- Written problem: Revise the data starting with the line containing "Page size: 1500x844." and going on through the line containing "list Elenco delle", replacing "layout element" with "page element" and leaving everything else as it stands. Reproduce only those lines.

==========

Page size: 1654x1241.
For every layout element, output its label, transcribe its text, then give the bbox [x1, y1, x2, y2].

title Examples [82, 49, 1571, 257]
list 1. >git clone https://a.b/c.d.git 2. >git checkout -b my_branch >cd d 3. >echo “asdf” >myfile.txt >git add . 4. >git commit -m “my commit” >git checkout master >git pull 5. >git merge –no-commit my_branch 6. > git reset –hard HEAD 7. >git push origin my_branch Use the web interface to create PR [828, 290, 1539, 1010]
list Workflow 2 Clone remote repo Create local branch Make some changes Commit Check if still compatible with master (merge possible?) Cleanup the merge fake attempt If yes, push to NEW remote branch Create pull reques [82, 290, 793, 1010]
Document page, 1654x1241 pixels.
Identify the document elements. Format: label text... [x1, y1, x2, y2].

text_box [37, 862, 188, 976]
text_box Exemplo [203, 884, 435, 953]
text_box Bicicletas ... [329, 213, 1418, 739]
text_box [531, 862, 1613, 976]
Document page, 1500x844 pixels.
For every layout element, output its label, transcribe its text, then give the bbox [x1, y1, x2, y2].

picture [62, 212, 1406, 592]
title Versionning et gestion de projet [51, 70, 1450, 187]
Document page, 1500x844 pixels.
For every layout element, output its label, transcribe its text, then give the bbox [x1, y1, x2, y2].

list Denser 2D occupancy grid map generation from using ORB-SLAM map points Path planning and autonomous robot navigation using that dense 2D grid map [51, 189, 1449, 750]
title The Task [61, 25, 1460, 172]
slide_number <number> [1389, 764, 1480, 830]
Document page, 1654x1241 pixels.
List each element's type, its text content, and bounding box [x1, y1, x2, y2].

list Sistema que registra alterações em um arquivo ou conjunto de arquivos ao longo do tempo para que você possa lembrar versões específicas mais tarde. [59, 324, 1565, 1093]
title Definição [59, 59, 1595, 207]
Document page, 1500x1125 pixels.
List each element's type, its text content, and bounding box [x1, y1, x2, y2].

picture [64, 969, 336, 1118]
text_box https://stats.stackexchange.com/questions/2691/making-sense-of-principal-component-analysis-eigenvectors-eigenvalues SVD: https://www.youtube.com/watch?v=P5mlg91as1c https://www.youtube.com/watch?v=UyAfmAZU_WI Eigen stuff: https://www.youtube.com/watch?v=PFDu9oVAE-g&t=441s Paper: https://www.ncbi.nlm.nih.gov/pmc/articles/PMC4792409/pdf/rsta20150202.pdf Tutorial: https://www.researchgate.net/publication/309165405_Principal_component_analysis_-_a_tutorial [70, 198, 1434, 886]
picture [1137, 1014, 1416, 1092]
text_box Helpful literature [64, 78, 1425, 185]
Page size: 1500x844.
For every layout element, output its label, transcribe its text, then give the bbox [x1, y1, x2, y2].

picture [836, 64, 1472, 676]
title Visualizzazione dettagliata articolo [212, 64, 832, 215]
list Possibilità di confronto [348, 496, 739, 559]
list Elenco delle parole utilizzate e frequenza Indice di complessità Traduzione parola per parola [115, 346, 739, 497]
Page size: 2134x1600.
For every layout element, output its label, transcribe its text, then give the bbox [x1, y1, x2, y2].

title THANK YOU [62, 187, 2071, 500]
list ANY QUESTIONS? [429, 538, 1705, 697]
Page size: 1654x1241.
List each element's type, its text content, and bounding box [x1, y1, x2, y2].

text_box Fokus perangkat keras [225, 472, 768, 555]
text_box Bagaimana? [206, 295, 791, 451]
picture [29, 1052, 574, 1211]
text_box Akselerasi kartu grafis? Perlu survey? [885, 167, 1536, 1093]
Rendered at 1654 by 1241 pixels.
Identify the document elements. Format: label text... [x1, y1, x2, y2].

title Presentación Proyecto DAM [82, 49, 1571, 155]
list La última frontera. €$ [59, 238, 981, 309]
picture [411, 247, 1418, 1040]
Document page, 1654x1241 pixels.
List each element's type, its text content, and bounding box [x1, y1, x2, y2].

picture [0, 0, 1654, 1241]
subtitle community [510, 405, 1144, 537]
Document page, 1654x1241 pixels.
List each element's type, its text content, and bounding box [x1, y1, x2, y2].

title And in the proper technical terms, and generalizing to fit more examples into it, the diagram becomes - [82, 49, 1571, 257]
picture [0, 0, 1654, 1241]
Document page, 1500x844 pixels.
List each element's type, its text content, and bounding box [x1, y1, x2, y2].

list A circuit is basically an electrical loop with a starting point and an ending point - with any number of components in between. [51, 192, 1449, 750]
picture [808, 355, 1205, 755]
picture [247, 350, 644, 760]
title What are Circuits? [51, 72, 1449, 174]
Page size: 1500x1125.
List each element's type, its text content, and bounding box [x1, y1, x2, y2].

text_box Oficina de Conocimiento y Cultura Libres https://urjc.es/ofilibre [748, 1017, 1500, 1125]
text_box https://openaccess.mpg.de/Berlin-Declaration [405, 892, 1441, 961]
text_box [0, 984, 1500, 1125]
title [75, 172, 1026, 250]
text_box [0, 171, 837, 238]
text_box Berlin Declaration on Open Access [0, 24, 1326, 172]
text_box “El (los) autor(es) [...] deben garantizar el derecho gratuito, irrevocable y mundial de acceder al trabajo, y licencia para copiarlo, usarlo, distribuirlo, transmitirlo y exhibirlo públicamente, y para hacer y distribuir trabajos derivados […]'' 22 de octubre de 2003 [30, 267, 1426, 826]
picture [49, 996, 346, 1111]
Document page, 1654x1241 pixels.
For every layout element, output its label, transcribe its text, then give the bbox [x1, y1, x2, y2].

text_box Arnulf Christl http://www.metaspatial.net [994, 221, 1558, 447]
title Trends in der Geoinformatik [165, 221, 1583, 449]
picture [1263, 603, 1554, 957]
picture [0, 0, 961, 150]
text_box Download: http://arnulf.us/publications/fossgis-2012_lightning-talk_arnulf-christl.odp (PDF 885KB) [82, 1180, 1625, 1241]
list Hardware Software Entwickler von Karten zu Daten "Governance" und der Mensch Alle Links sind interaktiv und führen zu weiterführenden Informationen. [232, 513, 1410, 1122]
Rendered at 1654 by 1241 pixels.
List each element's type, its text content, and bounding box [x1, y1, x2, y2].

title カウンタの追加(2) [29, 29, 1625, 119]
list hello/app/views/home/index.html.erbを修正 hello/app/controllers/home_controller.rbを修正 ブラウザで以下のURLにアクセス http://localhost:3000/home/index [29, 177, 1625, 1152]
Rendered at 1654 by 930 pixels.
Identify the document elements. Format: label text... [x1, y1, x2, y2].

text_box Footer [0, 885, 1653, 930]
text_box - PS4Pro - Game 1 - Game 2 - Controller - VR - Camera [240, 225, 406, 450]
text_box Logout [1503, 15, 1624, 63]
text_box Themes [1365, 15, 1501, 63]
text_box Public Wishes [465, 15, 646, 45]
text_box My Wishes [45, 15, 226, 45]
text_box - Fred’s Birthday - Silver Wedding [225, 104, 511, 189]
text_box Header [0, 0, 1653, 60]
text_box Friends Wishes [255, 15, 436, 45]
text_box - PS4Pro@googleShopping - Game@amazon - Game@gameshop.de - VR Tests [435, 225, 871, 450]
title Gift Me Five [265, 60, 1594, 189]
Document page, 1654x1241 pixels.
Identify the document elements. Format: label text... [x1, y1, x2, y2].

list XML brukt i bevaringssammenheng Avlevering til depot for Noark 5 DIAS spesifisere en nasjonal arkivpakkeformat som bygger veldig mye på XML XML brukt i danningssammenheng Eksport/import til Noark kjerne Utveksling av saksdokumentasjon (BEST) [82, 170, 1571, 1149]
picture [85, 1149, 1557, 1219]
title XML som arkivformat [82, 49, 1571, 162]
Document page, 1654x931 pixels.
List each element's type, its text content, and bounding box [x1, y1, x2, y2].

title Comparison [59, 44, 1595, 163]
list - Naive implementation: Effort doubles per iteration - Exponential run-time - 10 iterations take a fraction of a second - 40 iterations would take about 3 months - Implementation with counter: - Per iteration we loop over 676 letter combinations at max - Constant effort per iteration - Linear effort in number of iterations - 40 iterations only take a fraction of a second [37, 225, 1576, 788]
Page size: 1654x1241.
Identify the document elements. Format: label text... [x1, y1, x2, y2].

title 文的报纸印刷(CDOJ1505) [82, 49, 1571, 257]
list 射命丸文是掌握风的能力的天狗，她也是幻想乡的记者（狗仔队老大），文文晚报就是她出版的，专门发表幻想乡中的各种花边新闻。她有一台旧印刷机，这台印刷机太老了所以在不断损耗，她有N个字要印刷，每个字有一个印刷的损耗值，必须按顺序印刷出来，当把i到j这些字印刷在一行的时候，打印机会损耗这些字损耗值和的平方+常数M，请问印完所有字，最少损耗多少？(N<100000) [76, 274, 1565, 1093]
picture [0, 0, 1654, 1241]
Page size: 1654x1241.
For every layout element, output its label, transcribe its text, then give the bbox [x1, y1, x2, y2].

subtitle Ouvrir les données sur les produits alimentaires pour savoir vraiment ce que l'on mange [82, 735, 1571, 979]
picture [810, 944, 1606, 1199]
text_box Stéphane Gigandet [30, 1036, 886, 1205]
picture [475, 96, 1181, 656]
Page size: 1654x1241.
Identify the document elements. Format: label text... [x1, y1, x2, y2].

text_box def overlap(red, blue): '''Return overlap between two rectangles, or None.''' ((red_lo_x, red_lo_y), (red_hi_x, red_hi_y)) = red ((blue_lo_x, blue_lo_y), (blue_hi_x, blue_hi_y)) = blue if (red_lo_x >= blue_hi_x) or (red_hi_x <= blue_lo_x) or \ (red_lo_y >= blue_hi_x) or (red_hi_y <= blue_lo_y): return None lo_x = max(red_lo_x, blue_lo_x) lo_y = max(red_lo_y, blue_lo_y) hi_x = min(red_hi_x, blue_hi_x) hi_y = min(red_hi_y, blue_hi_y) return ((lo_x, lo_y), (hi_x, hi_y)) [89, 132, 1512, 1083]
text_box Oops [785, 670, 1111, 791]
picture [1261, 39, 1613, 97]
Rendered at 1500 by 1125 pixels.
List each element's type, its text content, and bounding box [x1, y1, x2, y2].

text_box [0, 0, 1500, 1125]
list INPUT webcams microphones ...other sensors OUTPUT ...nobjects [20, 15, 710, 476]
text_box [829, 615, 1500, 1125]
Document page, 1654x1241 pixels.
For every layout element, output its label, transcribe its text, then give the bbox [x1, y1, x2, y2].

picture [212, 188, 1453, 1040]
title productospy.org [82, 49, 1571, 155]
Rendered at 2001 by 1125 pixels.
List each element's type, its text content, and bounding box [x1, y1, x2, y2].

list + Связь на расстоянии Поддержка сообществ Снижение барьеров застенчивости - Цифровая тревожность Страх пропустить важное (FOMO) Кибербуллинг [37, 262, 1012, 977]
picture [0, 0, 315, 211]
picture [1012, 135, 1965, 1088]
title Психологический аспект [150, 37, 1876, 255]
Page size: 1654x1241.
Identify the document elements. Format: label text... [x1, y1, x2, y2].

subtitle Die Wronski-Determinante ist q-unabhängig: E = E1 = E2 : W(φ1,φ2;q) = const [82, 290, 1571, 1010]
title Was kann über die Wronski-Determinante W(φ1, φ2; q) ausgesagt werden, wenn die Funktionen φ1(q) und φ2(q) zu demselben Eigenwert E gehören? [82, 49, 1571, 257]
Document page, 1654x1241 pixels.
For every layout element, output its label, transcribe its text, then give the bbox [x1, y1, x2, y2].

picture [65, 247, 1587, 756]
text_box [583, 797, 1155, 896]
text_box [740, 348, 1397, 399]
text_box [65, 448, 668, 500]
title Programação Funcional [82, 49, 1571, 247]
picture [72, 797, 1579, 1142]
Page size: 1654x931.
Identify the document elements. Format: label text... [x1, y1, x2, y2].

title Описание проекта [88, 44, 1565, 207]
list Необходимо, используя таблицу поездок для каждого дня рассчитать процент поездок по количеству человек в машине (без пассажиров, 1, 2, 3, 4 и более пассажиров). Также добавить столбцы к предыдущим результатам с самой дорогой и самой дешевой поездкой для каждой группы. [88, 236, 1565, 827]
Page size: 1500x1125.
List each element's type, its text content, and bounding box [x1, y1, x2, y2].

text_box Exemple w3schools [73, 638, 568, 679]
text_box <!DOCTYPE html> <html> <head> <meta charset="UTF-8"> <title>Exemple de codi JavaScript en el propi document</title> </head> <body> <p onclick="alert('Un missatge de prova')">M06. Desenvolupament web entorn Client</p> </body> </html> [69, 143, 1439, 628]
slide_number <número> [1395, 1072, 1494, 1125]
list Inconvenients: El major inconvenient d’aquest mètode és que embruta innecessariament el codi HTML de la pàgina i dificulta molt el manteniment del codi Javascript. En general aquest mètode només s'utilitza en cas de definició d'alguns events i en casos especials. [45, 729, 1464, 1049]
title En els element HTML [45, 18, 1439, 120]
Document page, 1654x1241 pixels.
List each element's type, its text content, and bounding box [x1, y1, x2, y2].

==========

- Full answer:
Page size: 1500x844.
For every page element, output its label, transcribe its text, then give the bbox [x1, y1, x2, y2].

picture [836, 64, 1472, 676]
title Visualizzazione dettagliata articolo [212, 64, 832, 215]
list Possibilità di confronto [348, 496, 739, 559]
list Elenco delle parole utilizzate e frequenza Indice di complessità Traduzione parola per parola [115, 346, 739, 497]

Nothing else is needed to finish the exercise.